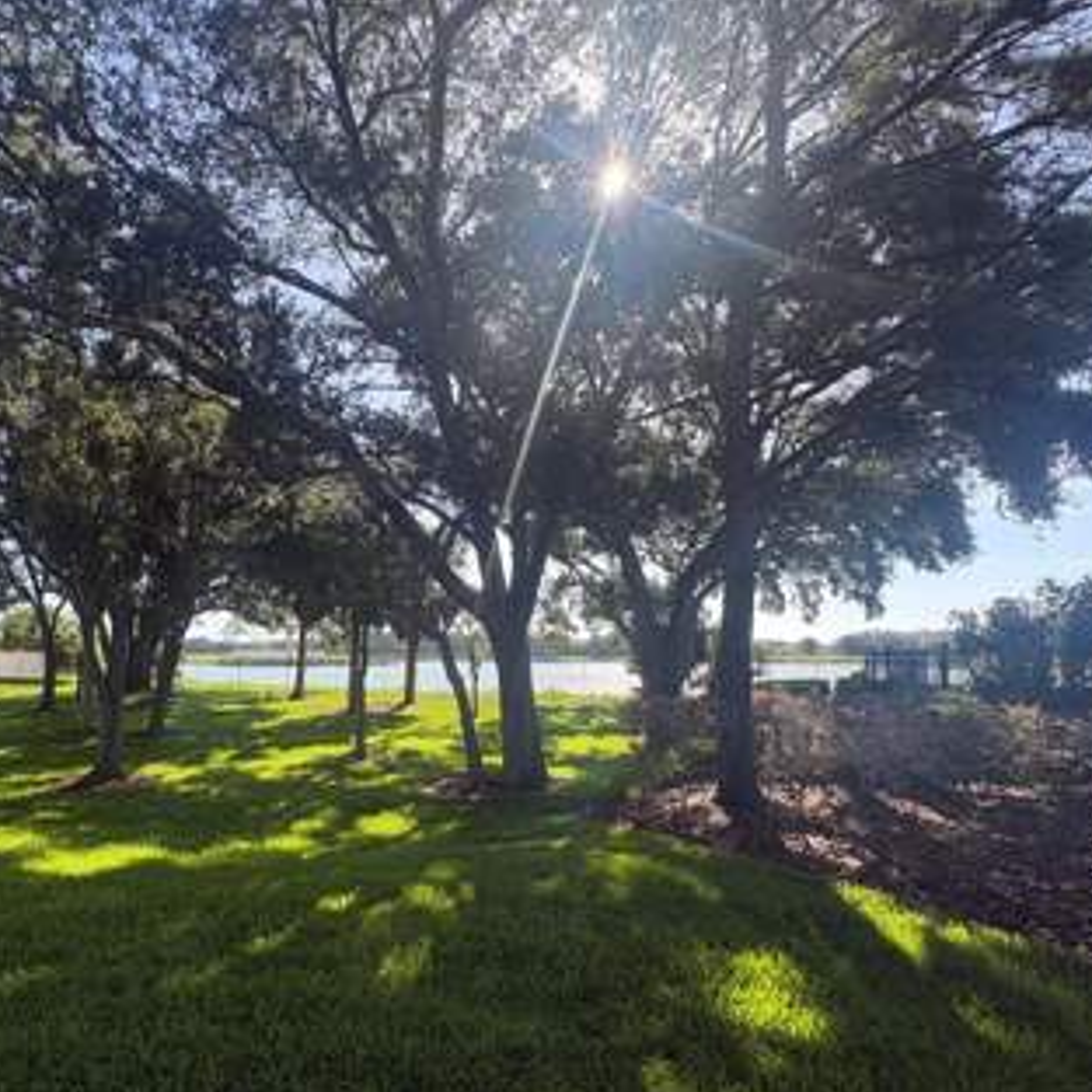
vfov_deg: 77.3
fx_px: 678
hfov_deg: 76.5
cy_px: 621
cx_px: 419
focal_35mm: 19
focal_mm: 2.22
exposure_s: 1/596
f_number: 2.2
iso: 64
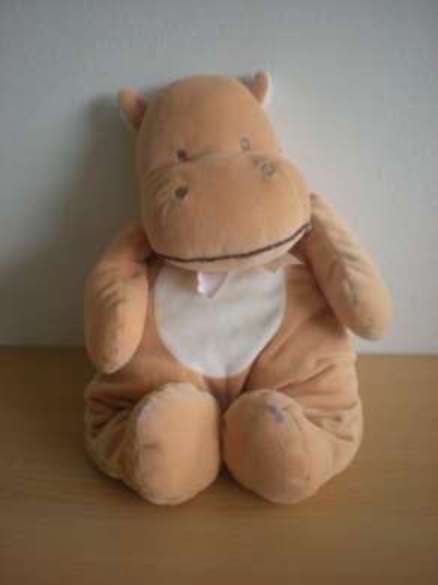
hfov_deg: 37.7
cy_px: 292
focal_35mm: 38
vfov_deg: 49.0
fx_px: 642
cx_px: 219
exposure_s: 1/36.7
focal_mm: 6.3
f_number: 3.1
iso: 200
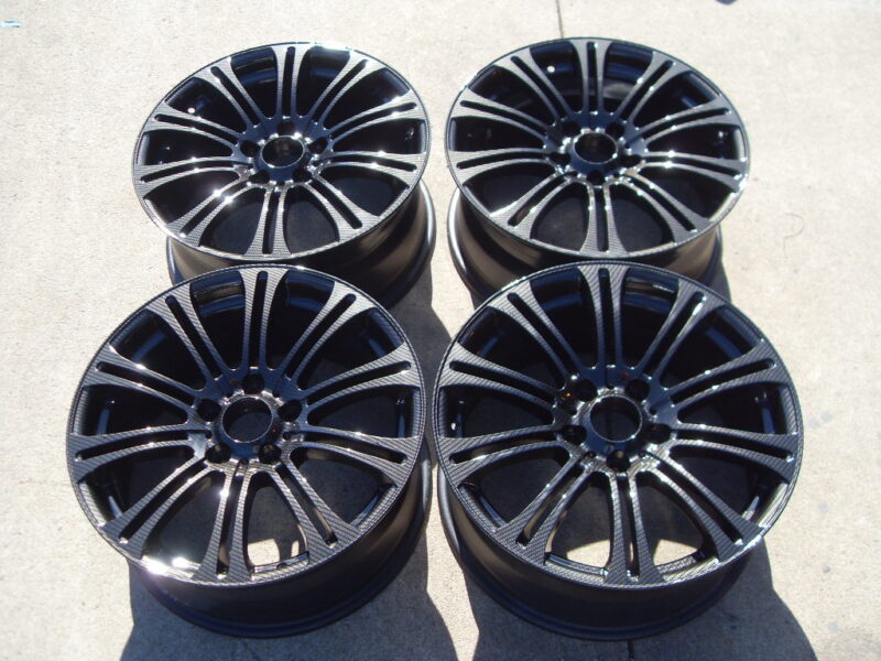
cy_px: 330
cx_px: 440
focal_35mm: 35
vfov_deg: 40.7
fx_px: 891
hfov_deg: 52.6
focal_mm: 6.3
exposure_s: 1/90
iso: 80
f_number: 7
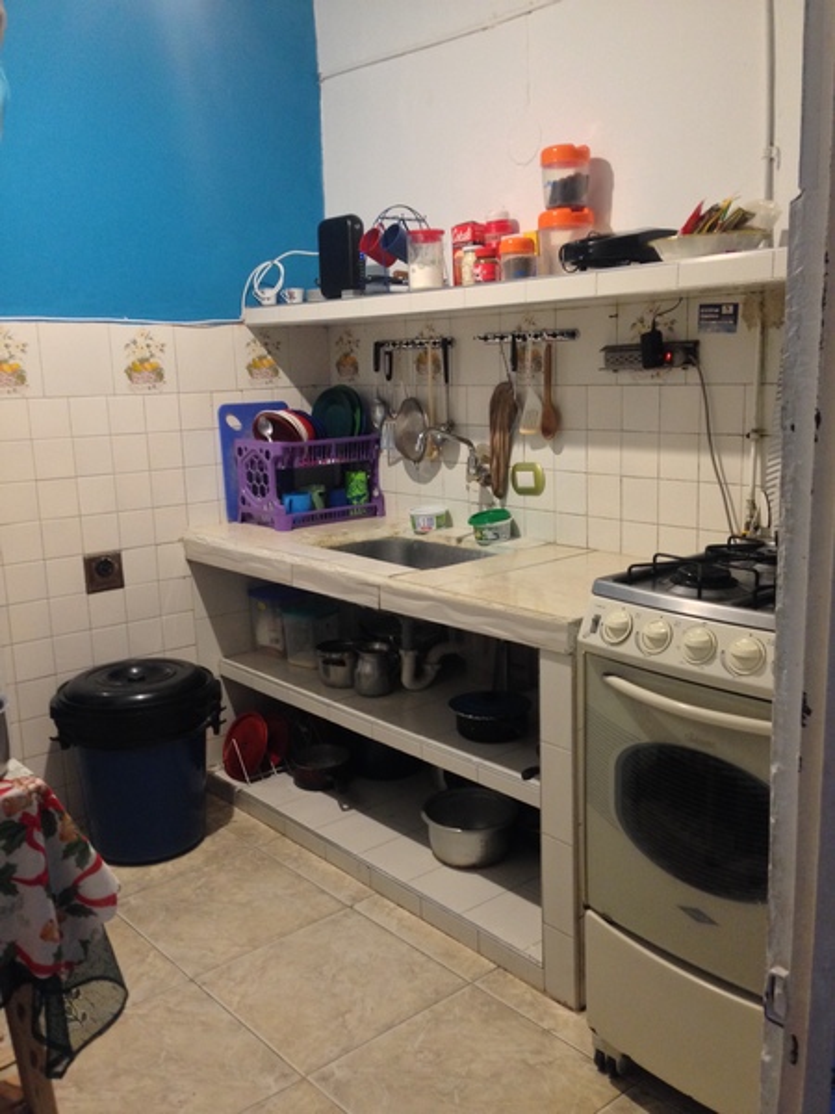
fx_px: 1061
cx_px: 418
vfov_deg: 55.4
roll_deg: +1.4
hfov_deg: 42.9
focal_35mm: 33
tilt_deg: -12.3
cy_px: 557
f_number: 2.4
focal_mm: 4.12
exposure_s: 1/20
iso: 250
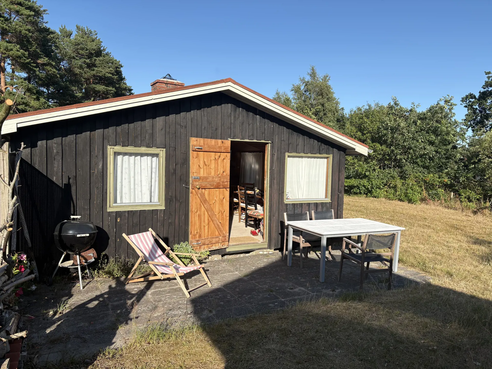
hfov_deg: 67.3
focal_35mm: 26
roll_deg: -1.0
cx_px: 246
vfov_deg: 53.1
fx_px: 370
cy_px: 184
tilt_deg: -2.9
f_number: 1.6
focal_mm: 5.96
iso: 50
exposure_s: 1/2639
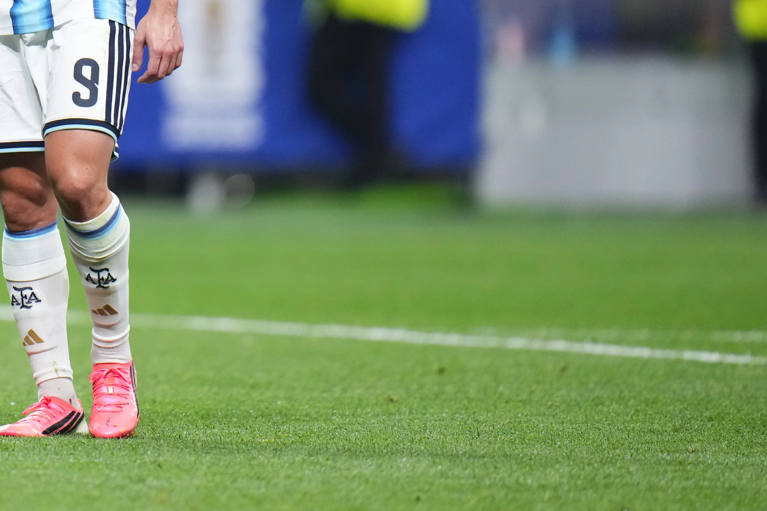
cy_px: 1
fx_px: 18129
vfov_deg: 1.6
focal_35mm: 851
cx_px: 44
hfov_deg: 2.4
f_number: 2.8
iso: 3200
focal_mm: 400
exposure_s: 1/2000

---------------

Required work:
Only the lines from the one containing "focal_35mm: 38" through the end of the records are wanted, set down exactly and without their pictures.

Result for this exercise:
focal_35mm: 38
vfov_deg: 49.0
fx_px: 642
cx_px: 219
exposure_s: 1/36.7
focal_mm: 6.3
f_number: 3.1
iso: 200
cy_px: 330
cx_px: 440
focal_35mm: 35
vfov_deg: 40.7
fx_px: 891
hfov_deg: 52.6
focal_mm: 6.3
exposure_s: 1/90
iso: 80
f_number: 7
fx_px: 1061
cx_px: 418
vfov_deg: 55.4
roll_deg: +1.4
hfov_deg: 42.9
focal_35mm: 33
tilt_deg: -12.3
cy_px: 557
f_number: 2.4
focal_mm: 4.12
exposure_s: 1/20
iso: 250
hfov_deg: 67.3
focal_35mm: 26
roll_deg: -1.0
cx_px: 246
vfov_deg: 53.1
fx_px: 370
cy_px: 184
tilt_deg: -2.9
f_number: 1.6
focal_mm: 5.96
iso: 50
exposure_s: 1/2639
cy_px: 1
fx_px: 18129
vfov_deg: 1.6
focal_35mm: 851
cx_px: 44
hfov_deg: 2.4
f_number: 2.8
iso: 3200
focal_mm: 400
exposure_s: 1/2000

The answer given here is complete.